Heureusement, pour dévoiler cette cible peu lumineuse, la sonde New Horizons est équipée d'instruments très sensibles. « Sa caméra haute résolution est un télescope de 20 cm de diamètre. Elle a été conçue pour produire des images nettes lors du survol malgré les conditions de luminosité comparables au crépuscule sur Terre », souligne Alan Stern (ci-dessous). C'est lui qui, depuis 1989, a soutenu l'idée de ce grand projet d'exploration et qu’il a eu d'infinies difficultés à voir aboutir (lire New Horizons, la mission qui a bien failli ne jamais voir Pluton.)

Changement d'ambiance. Au même moment, à l’autre bout de l’université, une petite équipe pilote la sonde depuis la salle de contrôle. La pièce est très calme et la concentration des ingénieurs est palpable, comme le montre la vidéo ci-dessous. 

Ce lieu est stratégique, il faut une accréditation (un sésame délivré au compte-gouttes) pour accéder à cette zone. Les journalistes sont priés de ne pas franchir le seuil de la porte et doivent se contenter d'observer depuis l'extérieur. Heureusement, la pièce attenante est dotée d'une vaste baie vitrée.

Alice Bowman — surnommée « MOM » pour Mission Operation Manager — chapeaute cette petite équipe. En 2016, les scientifiques ont proposé de nommer un cratère de Charon : Alice. Officiellement, c'est en référence à Lewis Caroll pour rester conforme aux règle en vigueur, mais pour les chercheurs, c'est avant tout un hommage à cette figure centrale de la mission. Son tempérament calme tranche avec la lourde responsabilité qui pèse sur ses épaules. Son sang-froid a notamment permis de sauver la mission lorsque l'ordinateur principal de la sonde est tombé en panne le 4 juillet 2015, dix jours seulement avant le survol de Pluton. « Actuellement nous sommes en train de télécharger les dernières mesures de navigation optiques. Elles nous aident à savoir où nous sommes exactement », explique Alice Bowman. 

Le suivi de la sonde n'est pas une activité continue. Actuellement, les équipes sont présentes 20 heures par jour à l'approche du survol d'Ultima Thulé, mais le reste du temps, les journées sont plus courtes. « Les contrôleurs de vol sont là pour surveiller tous les paramètres de la sonde et ils se chargent aussi de configurer les téléchargements. Nous avons aussi quelqu’un chargé de la programmation. Ces équipes interagissent et, si des données télémétriques montrent qu’il faut ajuster la trajectoire, nous le programmons », explique Alice Bowman. 
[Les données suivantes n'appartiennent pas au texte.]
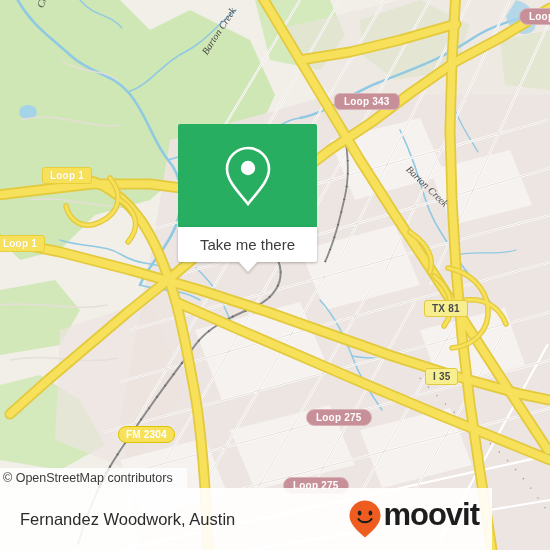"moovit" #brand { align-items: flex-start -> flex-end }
Relique du survol de Pluton, une peluche du chien Pluto trône toujours en bonne place au centre de la pièce, avec une peluche de la planète Pluton. Ces deux-là seront probablement prochainement rejoints par une peluche à l'éfigie d'Ultima Thulé. Simple point sur fond étoilé, cet astre fera bientôt 1000 pixels de large sur la caméra de New Horizons, lors du survol à 3500 km de distance. 

Ici, à l'université Johns Hopkins, le survol ne fait que commencer. Le Kossiakoff Center, capable d'accueillir de nombreux visiteurs, est pour le moment d’un calme olympien. Mais le 31 décembre au soir, des centaines de personnes célèbreront le Nouvel An à l'heure de Washington et, seulement 33 minutes plus tard, la sonde sera au plus près d'Ultima Thulé. Il sera alors 6 h 33 à Paris. Cet instant sera célébré symboliquement car l’antenne de la sonde ne sera pas dirigée vers la Terre. Quand bien même elle le serait et un signal serait envoyé, il lui faut près de 6 heures pour nous parvenir.
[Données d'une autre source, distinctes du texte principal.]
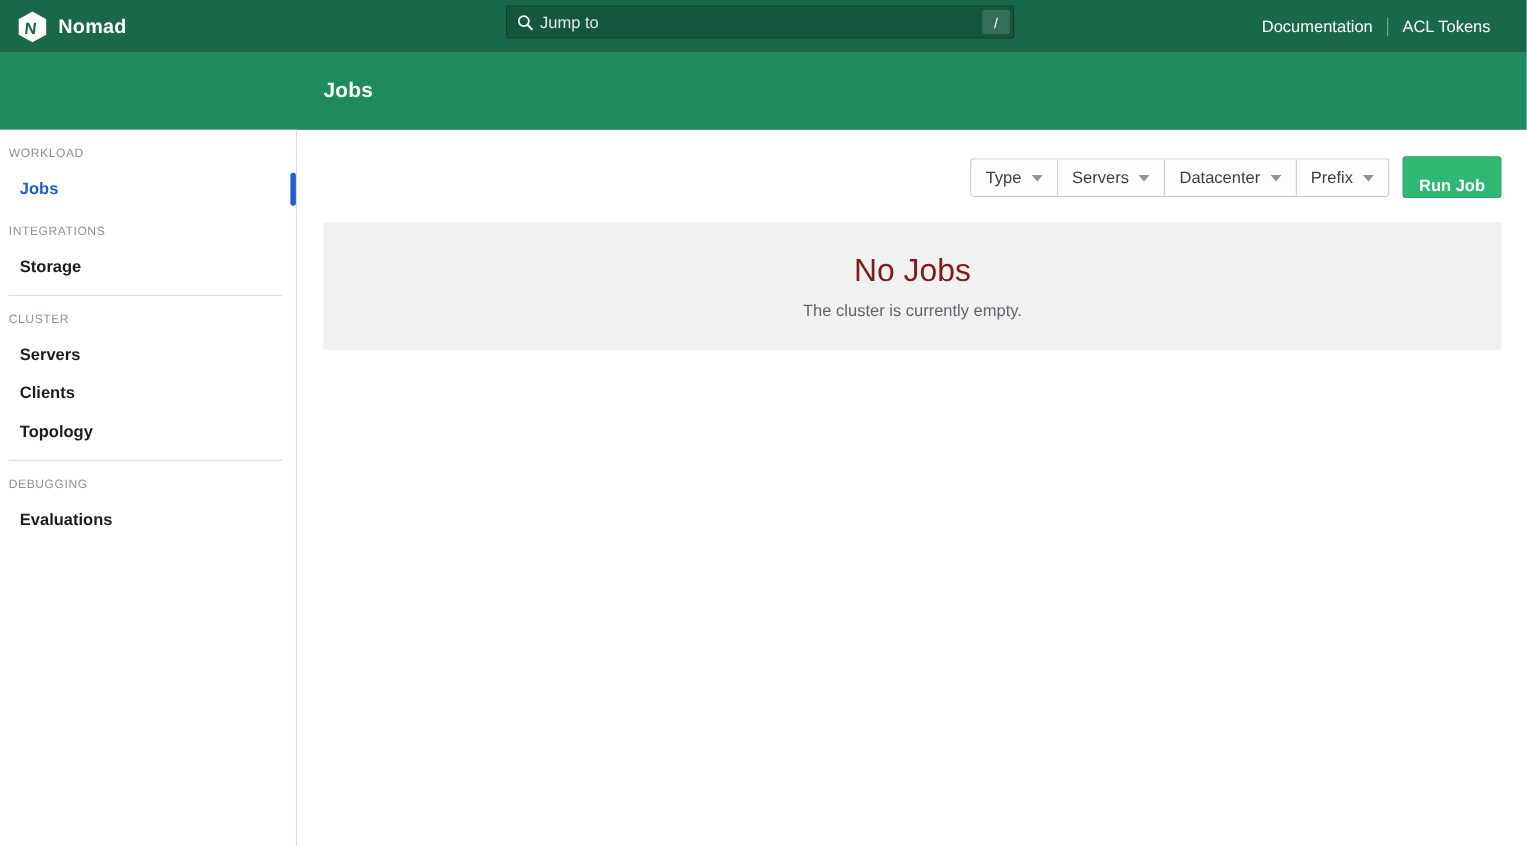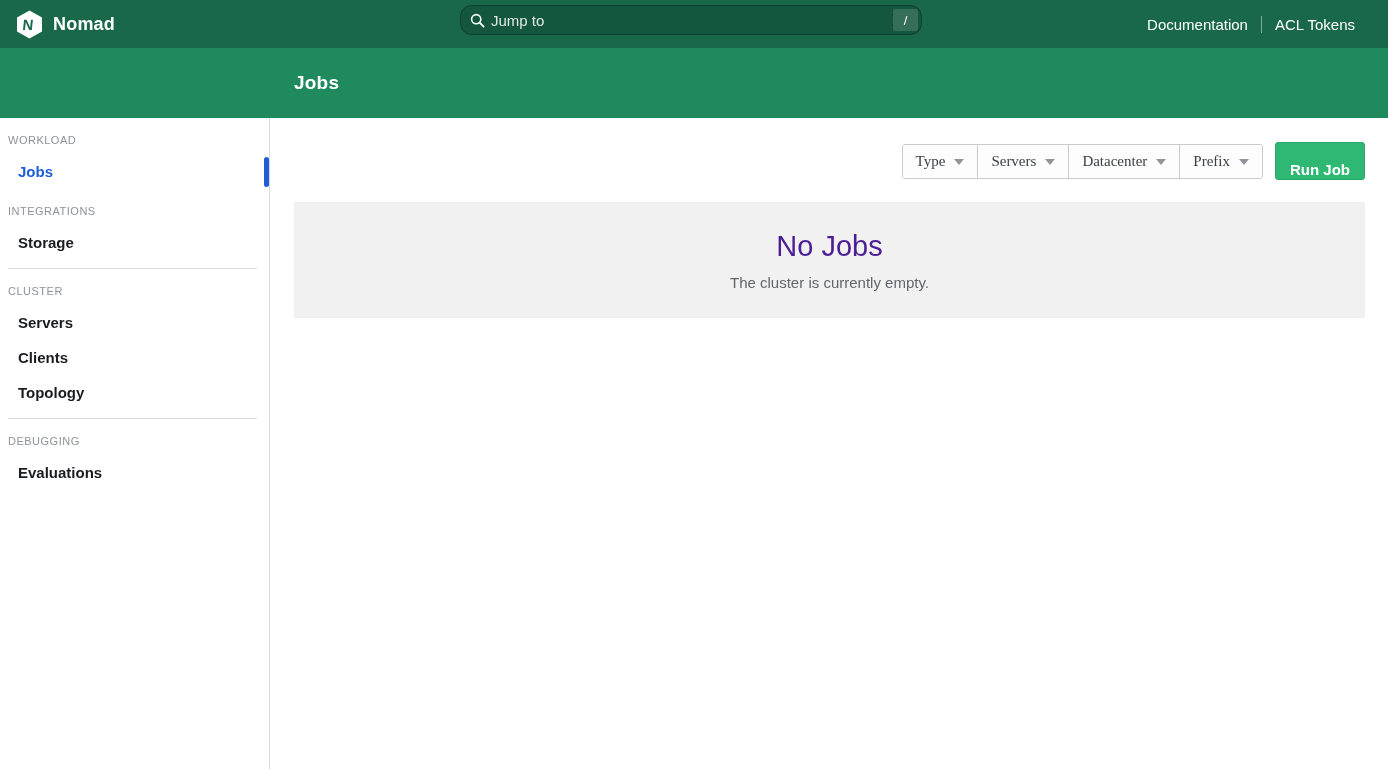"Jump to" .search-wrap { border-radius: 12px -> 2px }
Ce n’est donc que le lendemain vers 10 h, heure de Washington (16h à Paris), qu’un bulletin de santé de la sonde sera reçu à l'APL. Une première image sera téléchargée en fin de journée, le 1er janvier 2019, et une autre, le 2 janvier à la mi-journée. Il faudra laisser quelques heures aux scientifiques pour traiter ces données très attendues avant de les présenter au public.
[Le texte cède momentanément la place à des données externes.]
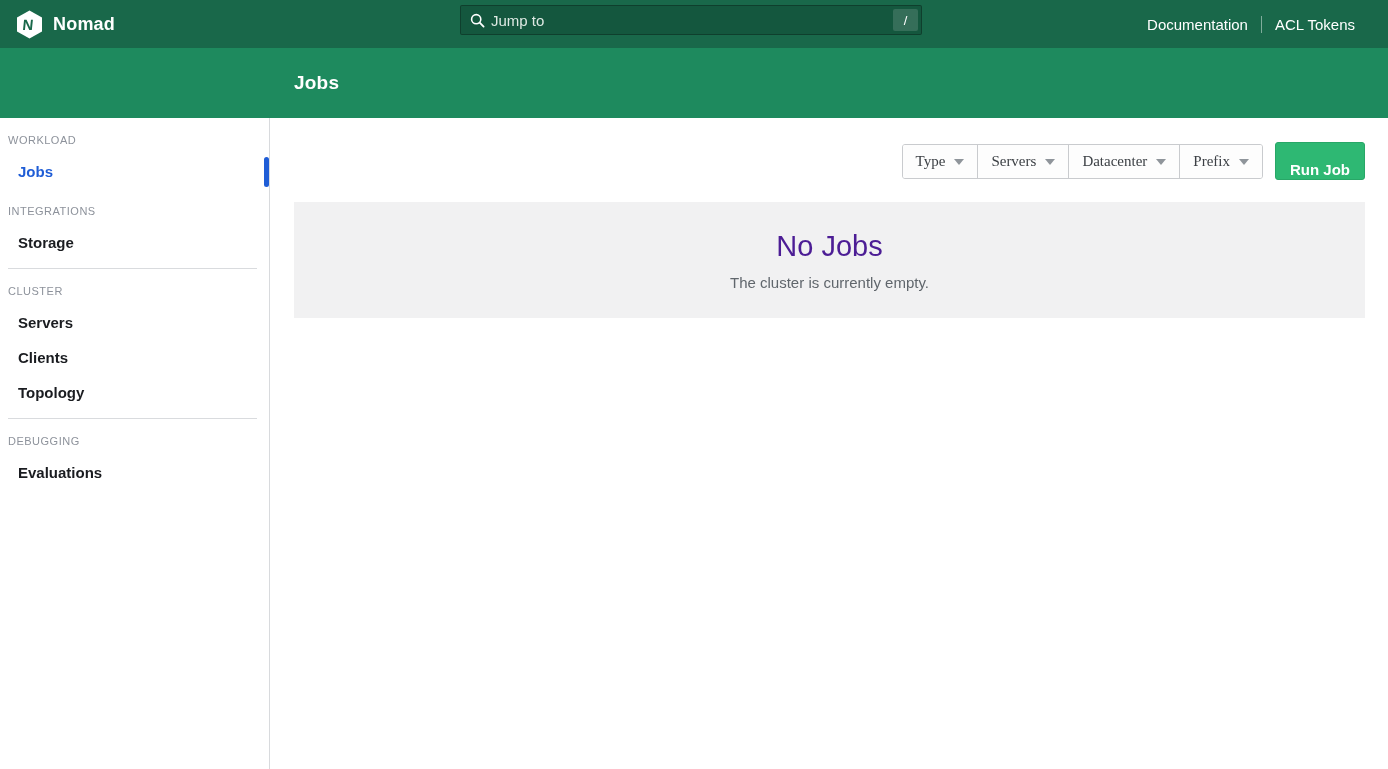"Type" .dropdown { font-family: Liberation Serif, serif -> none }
D'ici là, nous aurons les images d’avant survol sur lesquelles Ultima Thulé sera un peu plus gros qu'un simple point, tel qu'on le découvre sur un premier jeu de données. Cette animation montre l'évolution de luminosité de l'astre dans la phase d'approche. On voit aussi que son mouvement apparent par rapport aux étoiles est de plus en plus visible (à droite, les étoiles ont été soustraites). © Nasa/JHUAPL/SwRI.